Die Betten herzurichten benötigt etwas Improvisationen Talent um aus den bereitgestellten Laken und Decke ein Bett zu machen. Auch das Bedienen der Armaturen im Abort erfordert etwas Sucherei. Das drehen an allen möglichen Handrädern bringt zum Beispiel kein Wasser aus der Wasserkran. Hier muss man von unten Drücken. Gewusst wie. Nur der Samowar, der funktioniert zum Glück wie immer. Tasse drunter, Hahn auf und schon hat man heißes Wasser. Ich glaube zurück in Deutschland werde ich diese Zugeinrichtung am meisten Vermissen.

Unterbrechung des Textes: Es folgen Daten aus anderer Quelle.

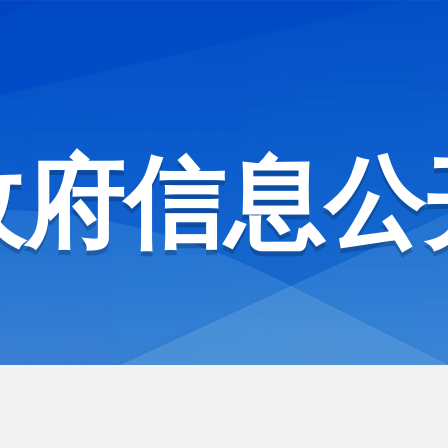
政府信息公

Leider müssen wir uns auch schon Bett fertig machen. Ärgern tut mich das wir nun im Dunkeln einer der schönsten Streckenabschnitte der Transsib, direkt am Baikalsee vorbei, befahren. Da haben wir uns eine echte Fehlplanung geleistet! Aber der größte Teil der Züge Richtung Ulan Ude fährt um diese Zeit. Der Wagen, der übrigens von der Deutschen Waggonbau AG hergestellt wurde, rappelt recht stark über die Schienenstösse. Vom Fenster pfeift es kalt herein. Trotzdem schlafen wir irgendwann ein.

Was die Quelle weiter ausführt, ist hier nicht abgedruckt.